Wilfrid Wilson Gibson: He who killed men in foreign lands bore my name

====
Anti-war essays, poems, short stories and literary excerpts
British writers on peace and war
Wilfred Wilson Gibson: Selections on war
====
Wilfred Wilson Gibson
Back
They ask me where I’ve been,
And what I’ve done and seen.
But what can I reply
Who know it wasn’t I,
But someone just like me,
Who went across the sea
And with my head and hands
Killed men in foreign lands…
Though I must bear the blame,
Because he bore my name.
****
Bacchanal
Into the twilight of Trafalgar Square
They pour from every quarter, banging drums
And tootling penny trumpets: to a blare
Of tin mouth-organs, while a sailor strums
A solitary banjo, lads and girls,
Locked in embraces, in a wild dishevel
Of flags and streaming hair, with curdling skirls
Surge in a frenzied, reeling, panic revel.

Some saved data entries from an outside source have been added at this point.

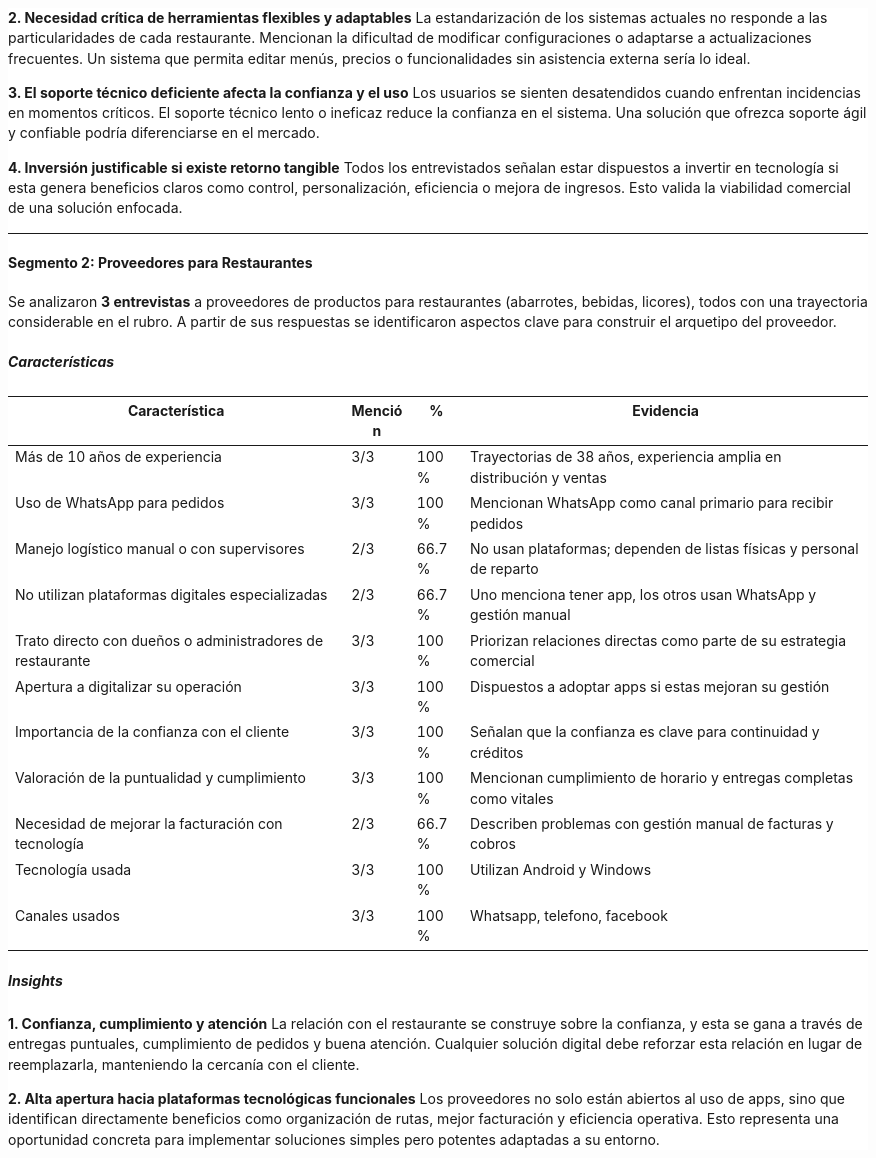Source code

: **2. Necesidad crítica de herramientas flexibles y adaptables**
La estandarización de los sistemas actuales no responde a las particularidades de cada restaurante. Mencionan la dificultad de modificar configuraciones o adaptarse a actualizaciones frecuentes. Un sistema que permita editar menús, precios o funcionalidades sin asistencia externa sería lo ideal.

**3. El soporte técnico deficiente afecta la confianza y el uso**
Los usuarios se sienten desatendidos cuando enfrentan incidencias en momentos críticos. El soporte técnico lento o ineficaz reduce la confianza en el sistema. Una solución que ofrezca soporte ágil y confiable podría diferenciarse en el mercado.

**4. Inversión justificable si existe retorno tangible**
Todos los entrevistados señalan estar dispuestos a invertir en tecnología si esta genera beneficios claros como control, personalización, eficiencia o mejora de ingresos. Esto valida la viabilidad comercial de una solución enfocada.

---

#### Segmento 2: Proveedores para Restaurantes

Se analizaron **3 entrevistas** a proveedores de productos para restaurantes (abarrotes, bebidas, licores), todos con una trayectoria considerable en el rubro. A partir de sus respuestas se identificaron aspectos clave para construir el arquetipo del proveedor.

##### Características

| Característica                                            | Mención | %     | Evidencia                                                              |
| ---------------------------------------------------------- | -------- | ----- | ---------------------------------------------------------------------- |
| Más de 10 años de experiencia                            | 3/3      | 100%  | Trayectorias de 38 años, experiencia amplia en distribución y ventas |
| Uso de WhatsApp para pedidos                               | 3/3      | 100%  | Mencionan WhatsApp como canal primario para recibir pedidos            |
| Manejo logístico manual o con supervisores                | 2/3      | 66.7% | No usan plataformas; dependen de listas físicas y personal de reparto |
| No utilizan plataformas digitales especializadas           | 2/3      | 66.7% | Uno menciona tener app, los otros usan WhatsApp y gestión manual      |
| Trato directo con dueños o administradores de restaurante | 3/3      | 100%  | Priorizan relaciones directas como parte de su estrategia comercial    |
| Apertura a digitalizar su operación                       | 3/3      | 100%  | Dispuestos a adoptar apps si estas mejoran su gestión                 |
| Importancia de la confianza con el cliente                 | 3/3      | 100%  | Señalan que la confianza es clave para continuidad y créditos        |
| Valoración de la puntualidad y cumplimiento               | 3/3      | 100%  | Mencionan cumplimiento de horario y entregas completas como vitales    |
| Necesidad de mejorar la facturación con tecnología       | 2/3      | 66.7% | Describen problemas con gestión manual de facturas y cobros           |
| Tecnología usada                                          | 3/3      | 100%  | Utilizan Android y Windows                                             |
| Canales usados                                             | 3/3      | 100%  | Whatsapp, telefono, facebook                                           |

##### Insights

**1. Confianza, cumplimiento y atención**
La relación con el restaurante se construye sobre la confianza, y esta se gana a través de entregas puntuales, cumplimiento de pedidos y buena atención. Cualquier solución digital debe reforzar esta relación en lugar de reemplazarla, manteniendo la cercanía con el cliente.

**2. Alta apertura hacia plataformas tecnológicas funcionales**
Los proveedores no solo están abiertos al uso de apps, sino que identifican directamente beneficios como organización de rutas, mejor facturación y eficiencia operativa. Esto representa una oportunidad concreta para implementar soluciones simples pero potentes adaptadas a su entorno.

Lads who so long have looked death in the face,
Girls who so long have tended death’s machines,
Released from the long terror shriek and prance:
And watching them, I see the outrageous dance,
The frantic torches and the tambourines
Tumultuous on the midnight hills of Thrace.
****
Breakfast
We ate our breakfast lying on our backs,
Because the shells were screeching overhead.
I bet a rasher to a loaf of bread
That Hull United would beat Halifax
When Jimmy Strainthorpe played full-back instead
Of Billy Bradford. Ginger raised his head
And cursed, and took the bet; and dropped back dead.
We ate our breakfast lying on our backs,
Because the shells were screeching overhead.